#### BRIEF
Your answer must be the full set of records, copied exactly, with no pictures in it.

(Records from a dataset)
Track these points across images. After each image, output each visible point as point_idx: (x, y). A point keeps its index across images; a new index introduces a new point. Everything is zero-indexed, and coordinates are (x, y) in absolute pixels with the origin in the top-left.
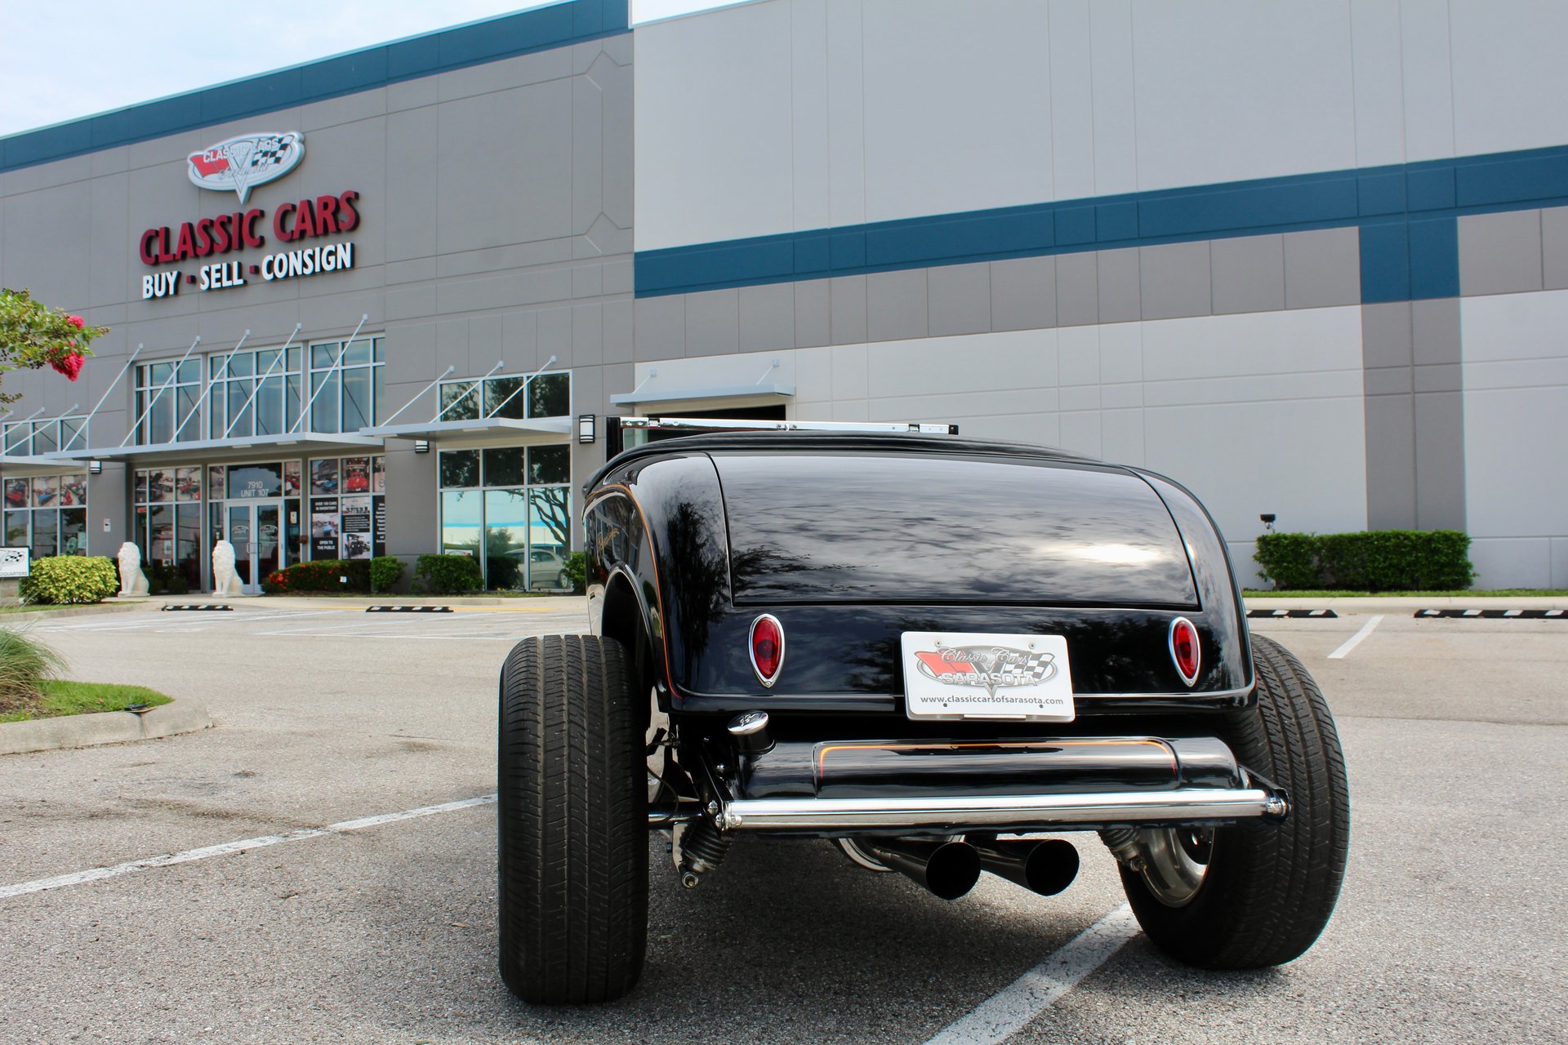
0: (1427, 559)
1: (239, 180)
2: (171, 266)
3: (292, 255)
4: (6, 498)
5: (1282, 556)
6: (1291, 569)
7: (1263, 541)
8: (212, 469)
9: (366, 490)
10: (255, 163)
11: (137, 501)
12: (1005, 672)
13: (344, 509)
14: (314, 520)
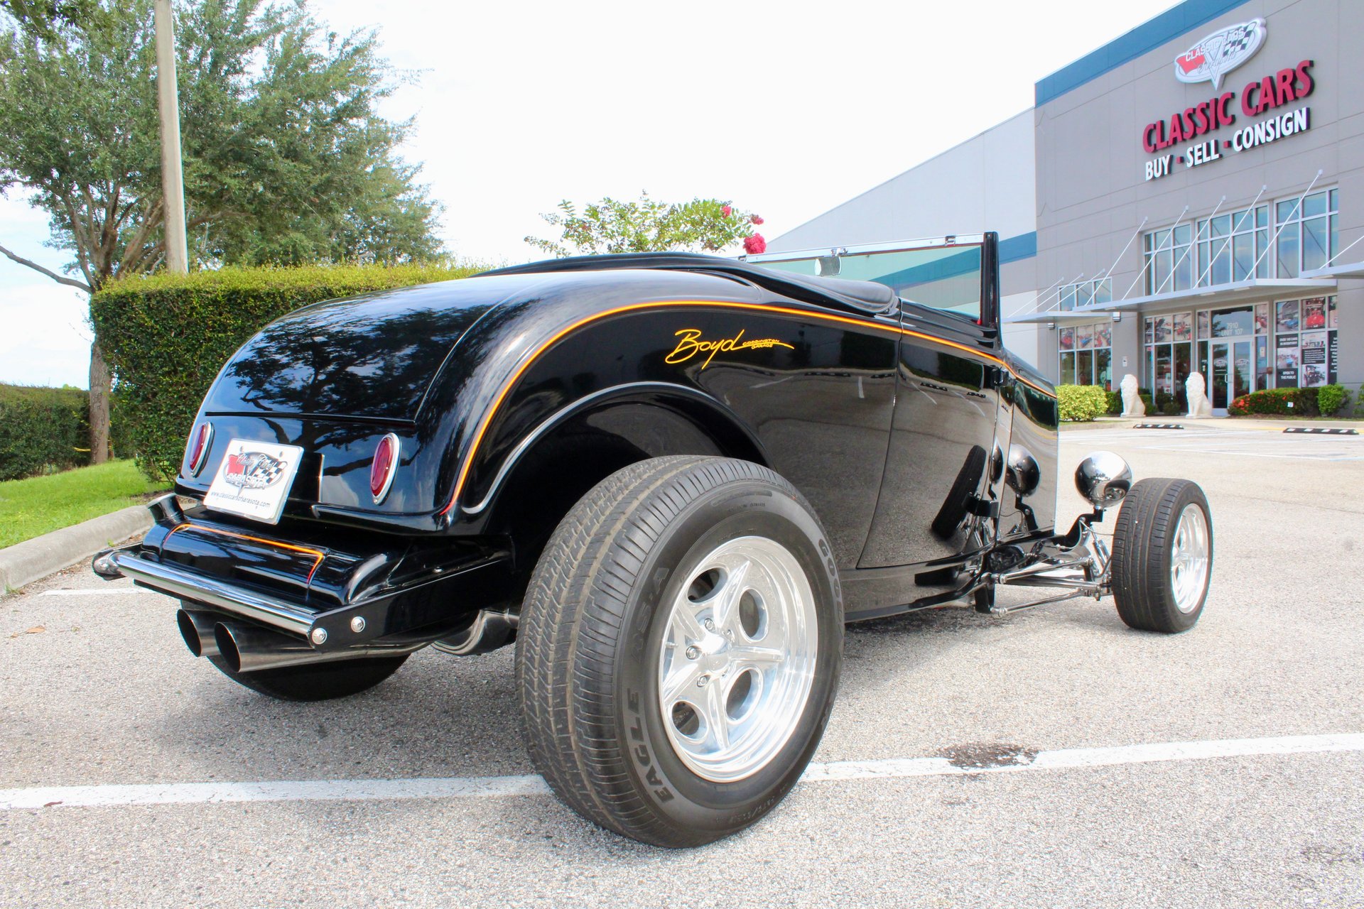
1: (1212, 72)
2: (1166, 151)
3: (1257, 127)
4: (1061, 342)
8: (1200, 314)
9: (1322, 326)
10: (1225, 53)
11: (1146, 342)
13: (1304, 344)
14: (1279, 354)
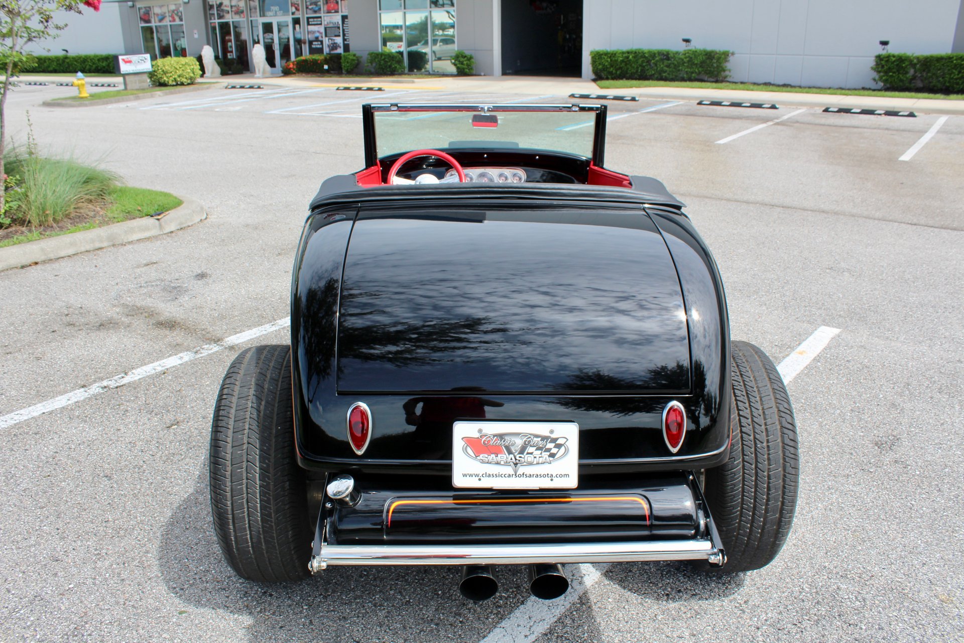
4: (141, 18)
5: (889, 68)
6: (894, 76)
7: (879, 58)
8: (250, 0)
9: (337, 12)
11: (211, 19)
12: (528, 453)
13: (326, 23)
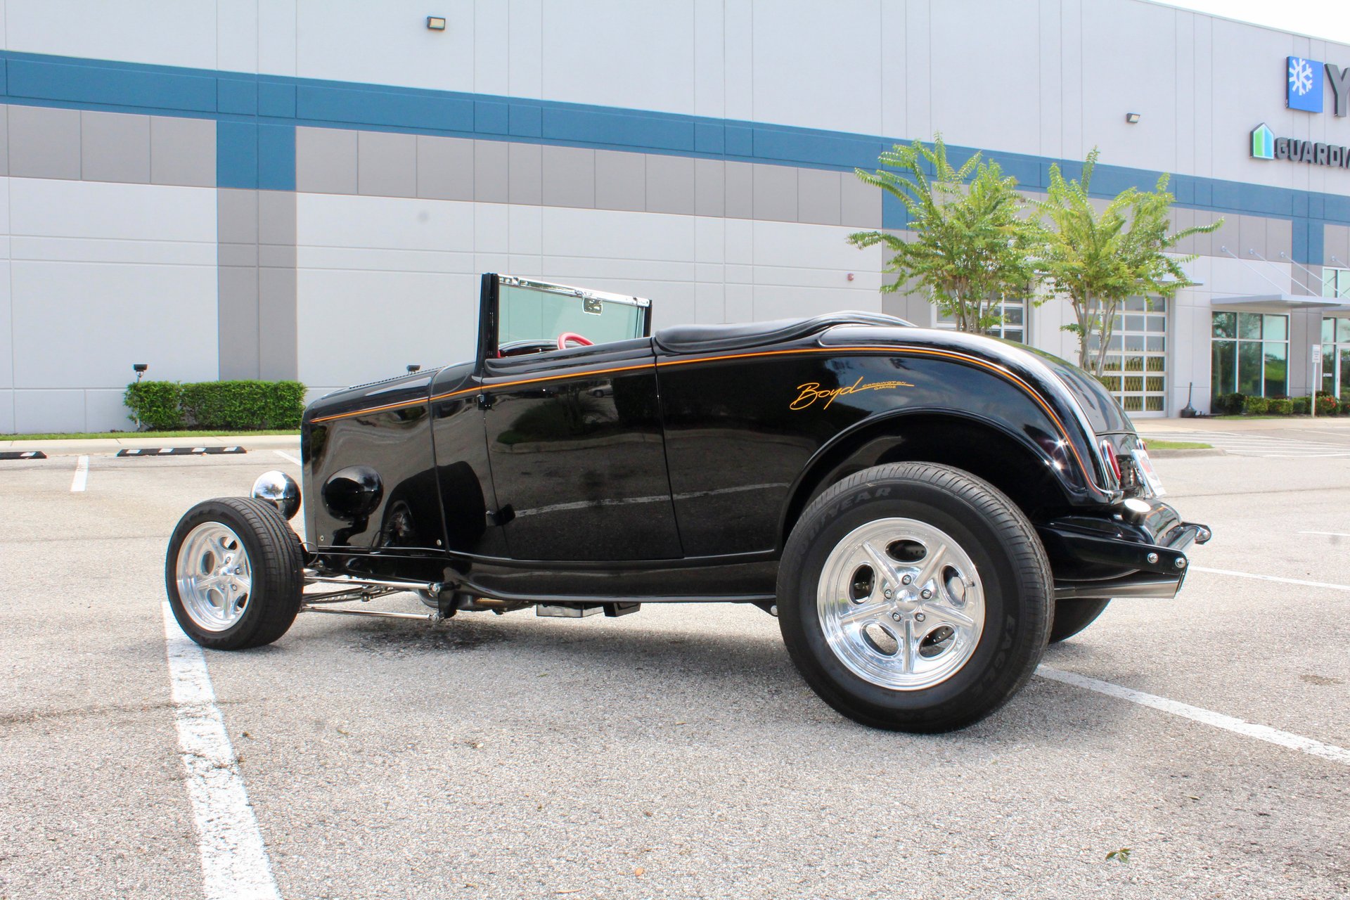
0: (274, 404)
5: (152, 401)
6: (160, 412)
7: (134, 387)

#### ANSWER BELOW
Track these points across images. After each image, output each visible point as point_idx: (x, y). A point keeps its index across images; a new index introduces a new point. Everything is zero-indexed, and coordinates are (x, y) in absolute pixels with the origin in the top-left.
0: (1427, 559)
1: (239, 180)
2: (171, 266)
3: (292, 255)
4: (6, 498)
5: (1282, 556)
6: (1291, 569)
7: (1263, 541)
8: (212, 469)
9: (366, 490)
10: (255, 163)
11: (137, 501)
12: (1005, 672)
13: (344, 509)
14: (314, 520)
1: (1212, 72)
2: (1166, 151)
3: (1257, 127)
4: (1061, 342)
8: (1200, 314)
9: (1322, 326)
10: (1225, 53)
11: (1146, 342)
13: (1304, 344)
14: (1279, 354)
4: (141, 18)
5: (889, 68)
6: (894, 76)
7: (879, 58)
8: (250, 0)
9: (337, 12)
11: (211, 19)
12: (528, 453)
13: (326, 23)
0: (274, 404)
5: (152, 401)
6: (160, 412)
7: (134, 387)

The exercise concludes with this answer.